Her family have asked for no flowers at her funeral. Instead would like donations to two charities close to Kate’s heart - the Cystic Fibrosis Trust and the Hamlin Fistula Charity, which supports an Ethiopian hospital dedicated to the treatment of women with childbirth injuries.

“She was always on the go, involved in sport and in her career, and she made a real impression on people through both at work and through running and other sports,” Hayden said.

“She had only been in the Isle of Man for three years, but she had made so many friends, because she got involved in the sporting scene as a fell runner and cyclist.

“Even the policeman who was first on the scene at the accident knew her, because she had treated his mum.”

And he added: “She was my sister and my greatest friend, who I thought I would have as my friend for another 40 years.

“She always put other people first and saw the best in people. Everybody was lovely, according to Kate.”

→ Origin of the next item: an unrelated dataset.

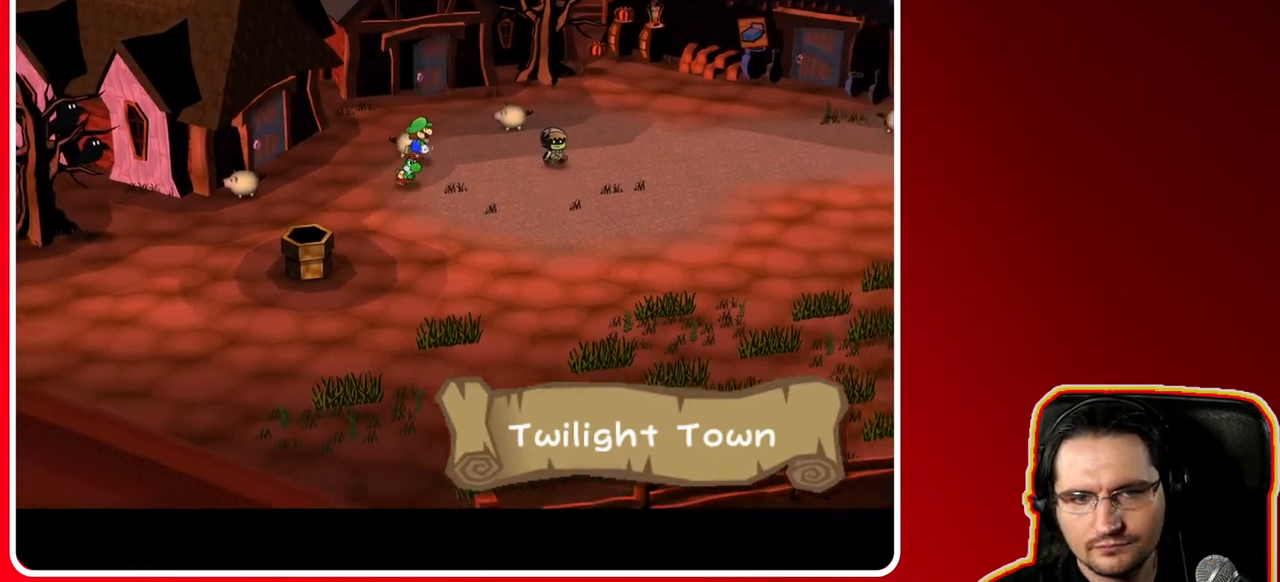
{"buttons": [], "left_stick": "up", "right_stick": "center", "events": [[150, "left_stick", "up"]]}
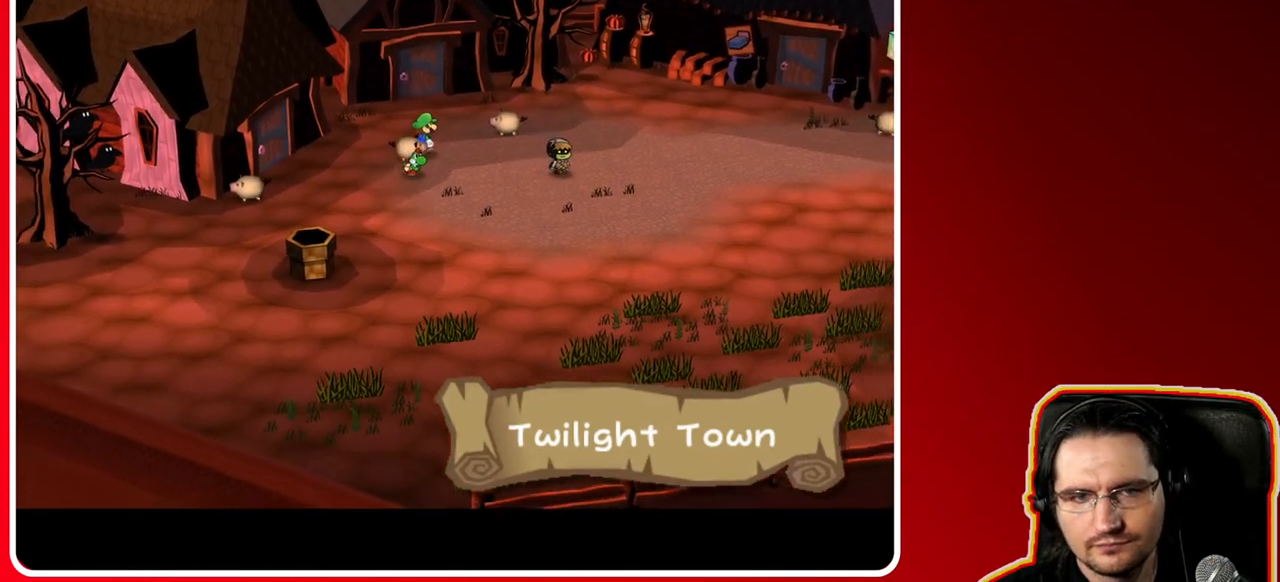
{"buttons": [], "left_stick": "center", "right_stick": "center", "events": [[200, "left_stick", "center"]]}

Friend and former colleague, fitness instructor Diane Leek, 52, described Kate as “inspirational”.

“Everything Kate did was for the betterment of others,” she said. “With her skills she could have commanded a huge salary in the private sector, but she chose to work in the NHS and in local council sports centres.

“She always had time for people, and she was very witty with a great sense of humour.”

The talented athlete took up gymnastics at the age of six, while a pupil at Flash Ley Primary School, then played hockey and netball and competed in cross country for Rising Brook School, and went on to make her mark as a runner and triathlete.

She competed at national level, and was the winner of numerous races around the country, specialising in 10-mile and half marathon distances. Her victories included winning the Stafford Half Marathon on several occasions.

Kate was also a leading ranked performer on British Athletics’ Power of 10 rankings. Her cycling skills helped her to finish 10th in the ITU Duathlon World Championships in 1996. She won the UK standard distance elite class women’s duathlon championship the following year. And she won regional triathlon championships in 1994 and 1995.

At the same time, she was developing a successful career as a physiotherapist, working at Stafford and Cannock hospitals, and in the community at Rising Brook. Her specialities included women’s health, and working with Cystic Fibrosis patients, while she also taught Pilates exercises for St George’s patients, particularly young people with eating disorders.

She also taught Pilates and yoga at the borough council’s sports centre.

“Even though she left three years ago, we still call them Kate’s classes,” Diane said. “She made a great impact because of her knowledge and skills as a clinician. It turned what she was doing into much more than a standard exercise class, because she was supporting people back into fitness and regular activity and making a real difference to their lives.”

Diane said her friend had an eclectic range of interests, from sport to poetry, and was always looking for new things to explore.

“The last time we spoke, she had just been on a beginners sailing course on the Isle of Man, and had really enjoyed it.

“I loved her to bits, and she will be really missed.”